Technology specialists at the General Services Administration plan to roll out a Web-based tool to help government users navigate the increasingly dense forest of federal IT contracts.

This summer, GSA will formally unveil its IT Solutions Navigator Tool, said Kevin Richman, a communications specialist at GSA's Federal Acquisition Service. The tool will help federal data center and technology managers winnow down their product and service choices in the growing forest of large federal IT contracts.

The Solutions Navigator Tool sorts the offerings into seven broad categories: cloud computing, communications, networking, data center, hardware, security, and software.

Richman, who was speaking May 14 at the FOSE conference in Washington, D.C., declined to providea specific date for the tool's official rollout but said it has been in beta testing since last fall and is nearing completion.

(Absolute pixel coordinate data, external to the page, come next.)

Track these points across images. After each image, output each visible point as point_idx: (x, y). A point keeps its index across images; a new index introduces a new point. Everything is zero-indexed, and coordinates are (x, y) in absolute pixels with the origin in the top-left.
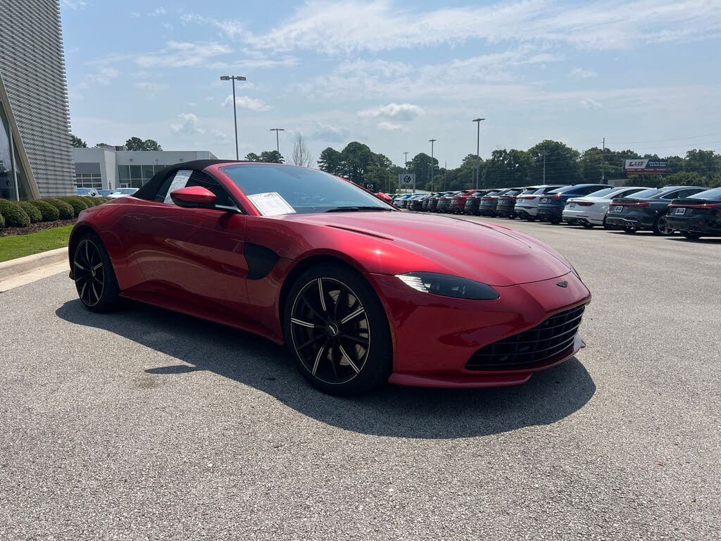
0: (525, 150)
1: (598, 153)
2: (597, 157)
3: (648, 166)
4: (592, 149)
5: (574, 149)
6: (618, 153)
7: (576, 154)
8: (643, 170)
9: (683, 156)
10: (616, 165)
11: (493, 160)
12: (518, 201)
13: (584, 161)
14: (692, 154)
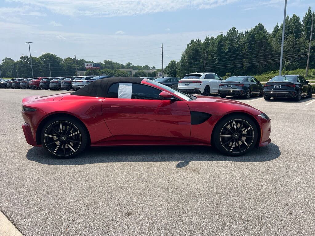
0: (37, 57)
1: (71, 60)
2: (71, 61)
3: (93, 66)
4: (68, 58)
5: (60, 58)
6: (79, 60)
7: (62, 60)
8: (92, 68)
9: (103, 62)
10: (79, 65)
11: (21, 61)
12: (73, 83)
13: (65, 63)
14: (105, 61)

The tool searches among governmentwide acquisition contracts, Schedule 70 and network service contracts. It tailors its results based on the user's level of government (federal, state or local), IT needs and acquisition requirements. It comes up with a specific GWAC or other large contract that would best fit the need, as well as a few other options.

The decision-support tool walks customers through what has become a complex acquisition process with sometimes bewildering contracting options, said Lillian Miller, an IT specialist at GSA's FAS.

"The large group of government contracting options is making it harder to find information on acquisitions," Miller said. Buying on the open market only adds to the confusion because agencies might not fully grasp how to use the contracts, she said.

The tool can help bring some order and logic to the process because it focuses agencies’ efforts, she added. GSA has been putting some finishing touches on the tool based on users’ comments during the beta testing, Miller said. One addition is a live-chat feature that allows users to talk with a GSA specialist about specific needs or questions, she said.